## What is expected
Go through the records below and show every line with the string "tomcat".

[The records Boundary: Start]

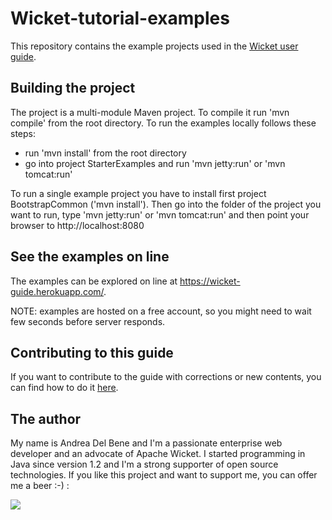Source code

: Wicket-tutorial-examples
========================

This repository contains the example projects used in the [Wicket user guide](http://wicket.apache.org/learn/#guide).

## Building the project

The project is a multi-module Maven project. To compile it run 'mvn compile' from the root directory. To run the examples locally follows these steps:

* run 'mvn install' from the root directory
* go into project StarterExamples and run 'mvn jetty:run' or 'mvn tomcat:run'

To run a single example project you have to install first project BootstrapCommon ('mvn install'). Then go into the folder of the project you want to run, type 'mvn jetty:run' or 'mvn tomcat:run' and then point your browser to http://localhost:8080

## See the examples on line

The examples can be explored on line at https://wicket-guide.herokuapp.com/. 

NOTE: examples are hosted on a free account, so you might need to wait few seconds before server responds.

## Contributing to this guide

If you want to contribute to the guide with corrections or new contents, you can find how to do it [here](http://wicket.apache.org/contribute/userguide.html).

## The author
My name is Andrea Del Bene and I'm a passionate enterprise web developer and an advocate of Apache Wicket. I started programming in Java since version 1.2 and I'm a strong supporter of open source technologies.
If you like this project and want to support me, you can offer me a beer :-) :

<p> <a href="https://www.paypal.com/cgi-bin/webscr?cmd=_s-xclick&amp;hosted_button_id=RGHPTV2QDK8VN" rel="nofollow"><img src="https://www.paypalobjects.com/en_US/i/btn/btn_donateCC_LG.gif"></a>  </p>
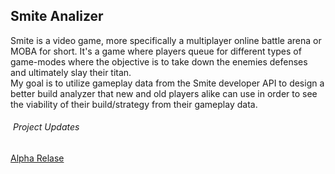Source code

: <html class="var-responsive-xl"><head><meta http-equiv="Content-Type" content="text/html; charset=UTF-8">
    <meta name="viewport" content="width=device-width, initial-scale=1.0">
    <meta name="keywords" content="Welcome to my Site">
    <meta name="description" content="">
  </head>
  <body class="var-body">
    <section class="var-clearfix var-section-1" id="sec-4d2e">
      <div class="var-clearfix var-sheet var-sheet-1">
        <h2 class="text text-1">Smite Analizer&nbsp;</h2>
        <p class="text text-2">Smite is a video game, more specifically a multiplayer online battle arena or MOBA for short. It's a game where players queue for different types of game-modes where the objective is to take down the enemies defenses and ultimately slay their titan.<br>My goal is to utilize gameplay data from the Smite developer API to design a better build analyzer that new and old players alike can use in order to see the viability of their build/strategy from their gameplay data.<br>
        <h6 class="text text-6">&nbsp;Project Updates </h6>
        <a href="https://github.com/Alex-Ignus/Smite-Analyzer/raw/main/alpha%20relase.pdf" class="var-btn var-button-style var-btn-1">Alpha Relase</a>   

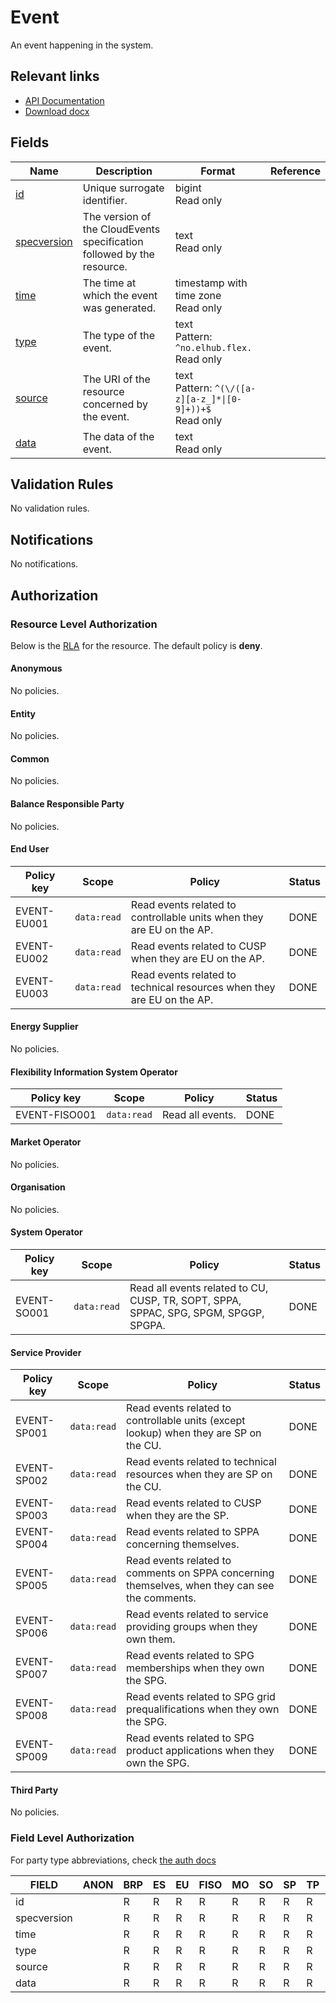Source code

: # Event

An event happening in the system.

## Relevant links

* [API Documentation](../api/v0/index.html#/operations/list_event)
* [Download docx](../download/event.docx)

## Fields

| Name                                                                  | Description                                                            | Format                                                          | Reference |
|-----------------------------------------------------------------------|------------------------------------------------------------------------|-----------------------------------------------------------------|-----------|
| <a name="field-id" href="#field-id">id</a>                            | Unique surrogate identifier.                                           | bigint<br/>Read only                                            |           |
| <a name="field-specversion" href="#field-specversion">specversion</a> | The version of the CloudEvents specification followed by the resource. | text<br/>Read only                                              |           |
| <a name="field-time" href="#field-time">time</a>                      | The time at which the event was generated.                             | timestamp with time zone<br/>Read only                          |           |
| <a name="field-type" href="#field-type">type</a>                      | The type of the event.                                                 | text<br/>Pattern: `^no.elhub.flex.`<br/>Read only               |           |
| <a name="field-source" href="#field-source">source</a>                | The URI of the resource concerned by the event.                        | text<br/>Pattern: `^(\/([a-z][a-z_]*\|[0-9]+))+$`<br/>Read only |           |
| <a name="field-data" href="#field-data">data</a>                      | The data of the event.                                                 | text<br/>Read only                                              |           |

## Validation Rules

No validation rules.

## Notifications

No notifications.

## Authorization

### Resource Level Authorization

Below is the [RLA](../technical/auth.md#resource-level-authorization-rla) for the
resource. The default policy is **deny**.

#### Anonymous

No policies.

#### Entity

No policies.

#### Common

No policies.

#### Balance Responsible Party

No policies.

#### End User

| Policy key  | Scope       | Policy                                                                 | Status |
|-------------|-------------|------------------------------------------------------------------------|--------|
| EVENT-EU001 | `data:read` | Read events related to controllable units when they are EU on the AP.  | DONE   |
| EVENT-EU002 | `data:read` | Read events related to CUSP when they are EU on the AP.                | DONE   |
| EVENT-EU003 | `data:read` | Read events related to technical resources when they are EU on the AP. | DONE   |

#### Energy Supplier

No policies.

#### Flexibility Information System Operator

| Policy key    | Scope       | Policy           | Status |
|---------------|-------------|------------------|--------|
| EVENT-FISO001 | `data:read` | Read all events. | DONE   |

#### Market Operator

No policies.

#### Organisation

No policies.

#### System Operator

| Policy key  | Scope       | Policy                                                                               | Status |
|-------------|-------------|--------------------------------------------------------------------------------------|--------|
| EVENT-SO001 | `data:read` | Read all events related to CU, CUSP, TR, SOPT, SPPA, SPPAC, SPG, SPGM, SPGGP, SPGPA. | DONE   |

#### Service Provider

| Policy key  | Scope       | Policy                                                                                         | Status |
|-------------|-------------|------------------------------------------------------------------------------------------------|--------|
| EVENT-SP001 | `data:read` | Read events related to controllable units (except lookup) when they are SP on the CU.          | DONE   |
| EVENT-SP002 | `data:read` | Read events related to technical resources when they are SP on the CU.                         | DONE   |
| EVENT-SP003 | `data:read` | Read events related to CUSP when they are the SP.                                              | DONE   |
| EVENT-SP004 | `data:read` | Read events related to SPPA concerning themselves.                                             | DONE   |
| EVENT-SP005 | `data:read` | Read events related to comments on SPPA concerning themselves, when they can see the comments. | DONE   |
| EVENT-SP006 | `data:read` | Read events related to service providing groups when they own them.                            | DONE   |
| EVENT-SP007 | `data:read` | Read events related to SPG memberships when they own the SPG.                                  | DONE   |
| EVENT-SP008 | `data:read` | Read events related to SPG grid prequalifications when they own the SPG.                       | DONE   |
| EVENT-SP009 | `data:read` | Read events related to SPG product applications when they own the SPG.                         | DONE   |

#### Third Party

No policies.

### Field Level Authorization

For party type abbreviations, check [the auth docs](../technical/auth.md#party-market-actors)

| FIELD       | ANON | BRP | ES | EU | FISO | MO | SO | SP | TP | ORG |
|-------------|------|-----|----|----|------|----|----|----|----|-----|
| id          |      | R   | R  | R  | R    | R  | R  | R  | R  |     |
| specversion |      | R   | R  | R  | R    | R  | R  | R  | R  |     |
| time        |      | R   | R  | R  | R    | R  | R  | R  | R  |     |
| type        |      | R   | R  | R  | R    | R  | R  | R  | R  |     |
| source      |      | R   | R  | R  | R    | R  | R  | R  | R  |     |
| data        |      | R   | R  | R  | R    | R  | R  | R  | R  |     |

[The records Boundary: End]

## Exercise answer
* go into project StarterExamples and run 'mvn jetty:run' or 'mvn tomcat:run'
To run a single example project you have to install first project BootstrapCommon ('mvn install'). Then go into the folder of the project you want to run, type 'mvn jetty:run' or 'mvn tomcat:run' and then point your browser to http://localhost:8080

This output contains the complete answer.